__Selected passage__.

*-*-*

FIG. 9 is a flowchart of a sound generation process.

FIG. 10 is an explanatory drawing of an example of a converter.

FIG. 11 is a diagram explaining another example of a converter.

FIG. 12 is a diagram explaining a trainer and a generator.

FIG. 13 is a diagram explaining a trainer and a generator.

DESCRIPTION OF THE EMBODIMENTS A: First Embodiment

FIG. 1 is a block diagram showing an example configuration of a sound signal synthesis system 100 of the present disclosure. The sound signal synthesis system 100 is realized by a computer system that includes a control device 11, a storage device 12, a display device 13, an input device 14, and a sound output device 15. The sound signal synthesis system 100 is, for example, an information terminal, such as a portable phone, smart phone, personal computer, or other similar devices. The sound signal synthesis system 100 can be realized as a single device, or as a plurality of separately configured devices (e.g., a server client system).

The control device 11 comprises one or more processors that control each of the elements that constitute the sound signal synthesis system 100. Specifically, the control device 11 is constituted of different types of processors, such as a Central Processing Unit (CPU), Sound Processing Unit (SPU), Digital Signal Processor (DSP), Field Programmable Gate Array (FPGA), Application Specific Integrated Circuit (ASIC), and the like. The control device 11 generates a time-domain sound signal V representative of a waveform of the synthesized sound.

The storage device 12 comprises one or more memories that store programs executed by the control device 11, and various data used by the control device 11. The storage device 12 comprises a known recording medium, such as a magnetic recording medium, a semiconductor recording medium, or a combination of recording media. It is note of that the storage device 12 can be provided separate from the sound signal synthesis system 100 (e.g., a cloud storage), and the control device 11 can write and read data to and from the storage device 12 via a communication network, such as a mobile communication network or the Internet. In other words, the storage device 12 can be omitted from the sound signal synthesis system 100.

*-*-*

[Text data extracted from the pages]
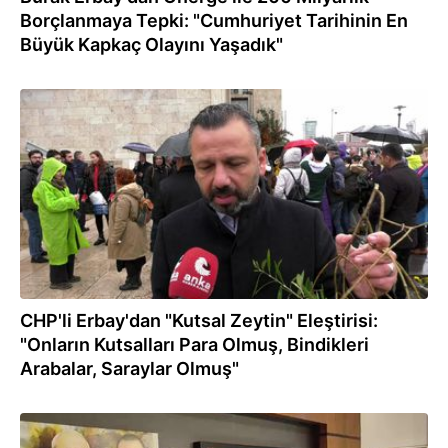
Borçlanmaya Tepki: "Cumhuriyet Tarihinin En
Büyük Kapkaç Olayını Yaşadık"
14.12.2022
CHP'li Erbay'dan "Kutsal Zeytin" Eleştirisi:
"Onların Kutsalları Para Olmuş, Bindikleri
Arabalar, Saraylar Olmuş"
11.12.2022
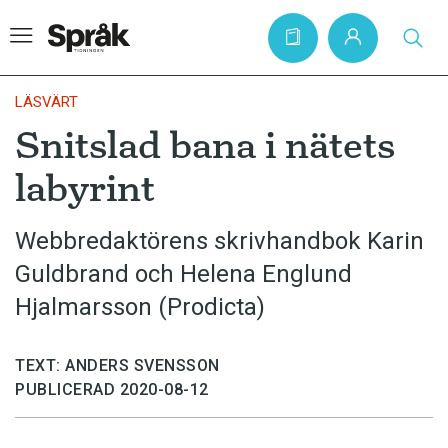
LÄSVÄRT
Snitslad bana i nätets
Hem
labyrint
Artiklar
Krönikor
Webbredaktörens skrivhandbok Karin
Guldbrand och Helena Englund
Språkfrågor
Hjalmarsson (Prodicta)
Skrivtips
Bokrecensioner
TEXT: ANDERS SVENSSON
Kviss
PUBLICERAD 2020-08-12
Podden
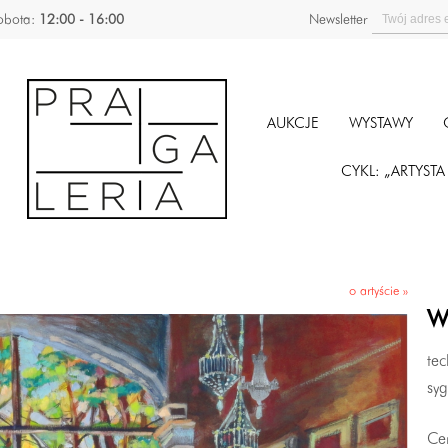
obota:
12:00 - 16:00
Newsletter
AUKCJE
WYSTAWY
CYKL: „ARTYST
o artyście »
W
tec
syg
Ce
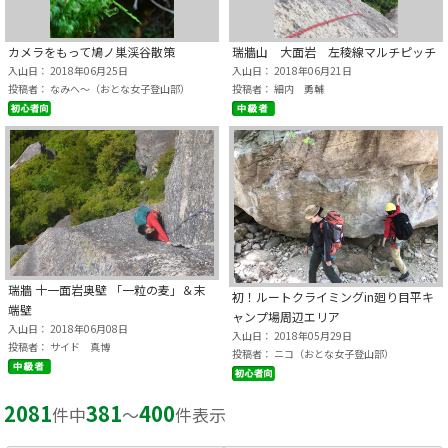
カメラをもって鳩ノ巣渓谷散策
瑞牆山 大面岩 左稜線マルチピッチ
入山日： 2018年06月25日
入山日： 2018年06月21日
投稿者： なみへ～（おとな女子登山部）
投稿者： 細内 勇輔
瑞牆 十一面岩奥壁 「一粒の麦」＆末
初！ルートクライミングin廻り目平キ
端壁
ャンプ場周辺エリア
入山日： 2018年06月08日
入山日： 2018年05月29日
投稿者： サイド 真博
投稿者： ニコ（おとな女子登山部）
2081
381
400
件中
〜
件表示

*-*-*

__Questions__.
A. Extract each line of the listing that contains the string "Olmuş".
B. Supply the next part of the passage on the sound signal synthesis system, beginning after its final sentence.
The passage on the sound signal synthesis system and the listing are independent of each other.

__Answers by item number__.
A.
"Onların Kutsalları Para Olmuş, Bindikleri
Arabalar, Saraylar Olmuş"

B.
The display device 13 displays calculation results of a program executed by the control device 11. The display device 13 is, for example, a display. The display device 13 can be omitted from the sound signal synthesis system 100.

The input device 14 accepts a user input. The input device 14 is, for example, a touch panel. The input device 14 can be omitted from the sound signal synthesis system 100.

The sound output device 15 plays sound represented by a sound signal V generated by the control device 11. The sound output device 15 is, for example, a speaker or headphones.

For convenience, a D/A converter, which converts the digital sound signal V generated by the control device 11 to an analog sound signal V, and an amplifier, which amplifies the sound signal V, are not shown. In addition, although FIG. 1 illustrates a configuration in which the sound output device 15 is mounted to the sound signal synthesis system 100, the sound output device 15 can be provided separate from the sound signal synthesis system 100 and connected to the sound signal synthesis system 100 either by wire or wirelessly.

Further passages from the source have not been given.